Additional features and advantages of the invention will be set forth in the description which follows, and in part will be apparent from the description, or may be learned by practice of the invention. The objectives and other advantages of the invention will be realized and attained by the structure particularly pointed out in the written description and claims hereof as well as the appended drawings.
To achieve these and other advantages and in accordance with the purpose of the present invention, as embodied and broadly described, the method for fabricating a semiconductor device includes the steps of (1) forming an interlayer insulating film, an etch stopper film, and a PE-TEOS film in succession on a semiconductor substrate having a wordline and a bitline formed thereon, (2) by using a storage electrode contact mask as an etch mask, etching the PE-TEOS film, the etch stopper film, and the interlayer insulating film, to form a storage electrode contact hole, (3) forming a polysilicon layer for a contact plug on an entire surface, and etched back, to form a storage electrode contact plug stuffing the storage electrode contact hole, (4) forming a core oxide film pattern on an entire surface to expose a portion to be a storage electrode, (5) removing the storage electrode contact plug to a desired depth by using an etch selectivity of the core oxide film pattern and the PE-TEOS film over the storage contact plug, to form a recess, and (6) forming a cylindrical storage electrode in contact with the storage electrode contact plug through the recess.

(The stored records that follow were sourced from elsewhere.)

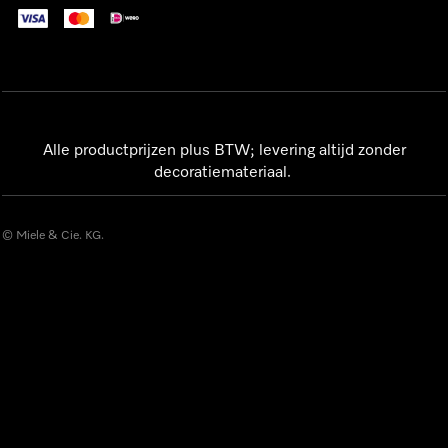
Alle productprijzen plus BTW; levering altijd zonder
decoratiemateriaal.
© Miele & Cie. KG.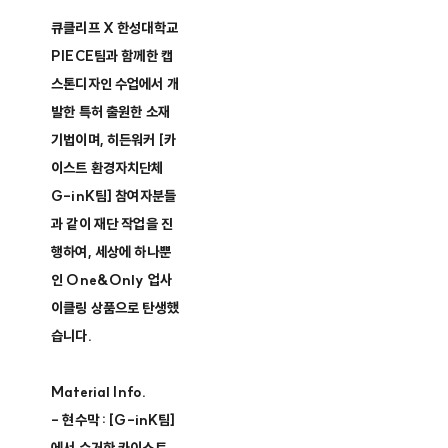
큐클리프 X 한성대학교
PIECE팀과 함께한 캡
스톤디자인 수업에서 개
발한 특허 출원한 소재
기법이며, 히든워커 [카
이스트 환경자치단체
G-inK팀] 참여자분들
과 같이 재단 작업을 진
행하여, 세상에 하나뿐
인 One&Only 업사
이클링 상품으로 탄생했
습니다.
Material Info.
- 현수막 : [G-inK팀]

In another aspect of the present invention, there is provided a method for fabricating a semiconductor device, including the steps of (1) forming an interlayer insulating film, an etch stopper film, and a PE-TEOS film in succession on a semiconductor substrate having a wordline and a bitline formed thereon, (2) by using a storage electrode contact mask as an etch mask, etching the PE-TEOS film, the etch stopper film, and the interlayer insulating film, to form a storage electrode contact hole, (3) forming a polysilicon layer for a contact plug on an entire surface, (4) etching back the polysilicon layer for a contact plug, to form a recess of a required depth in the storage electrode contact hole and, at the same time, to form a storage electrode contact plug stuffing an interlayer insulating film portion of the storage electrode contact hole, (5) forming a core oxide film pattern on an entire surface to expose a portion to be a storage electrode, and (6) forming a cylindrical storage electrode in contact with the storage electrode contact plug through the recess.

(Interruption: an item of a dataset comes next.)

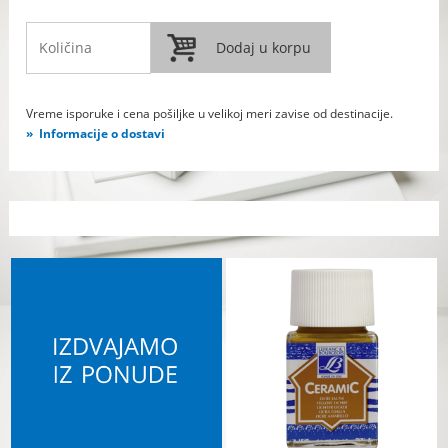
Vreme isporuke i cena pošiljke u velikoj meri zavise od destinacije.
Informacije o dostavi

In further aspect of the present invention, there is provided a method for fabricating a semiconductor device, including the steps of (1) forming a first interlayer insulating film, an etch stopper film, and a PE-TEOS film on a semiconductor substrate having a wordline formed thereon, (2) by using a bitline contact mask as an etch mask, etching the PE-TEOS film, the etch stopper film, and the first interlayer insulating film, to form a first bitline contact hole, (3) forming a first polysilicon layer on an entire surface, (4) etching back the first polysilicon layer, to form a first bitline contact plug, wherein a portion above the first bitline contact plug is etched by a required thickness to form recess that exposes a portion larger than the first bitline contact hole, (5) forming on the entire surface a second interlayer insulating film having a second bitline contact hole exposing the first bitline contact plug, (6) forming on the entire surface, and then etching back a second polysilicon layer, to form a second bitline contact plug in contact with the first bitline contact plug, and (7) forming a bitline in contact with the second bitline contact plug.
It is to be understood that both the foregoing general description and the following detailed description are exemplary and explanatory and are intended to provide further explanation of the invention as claimed.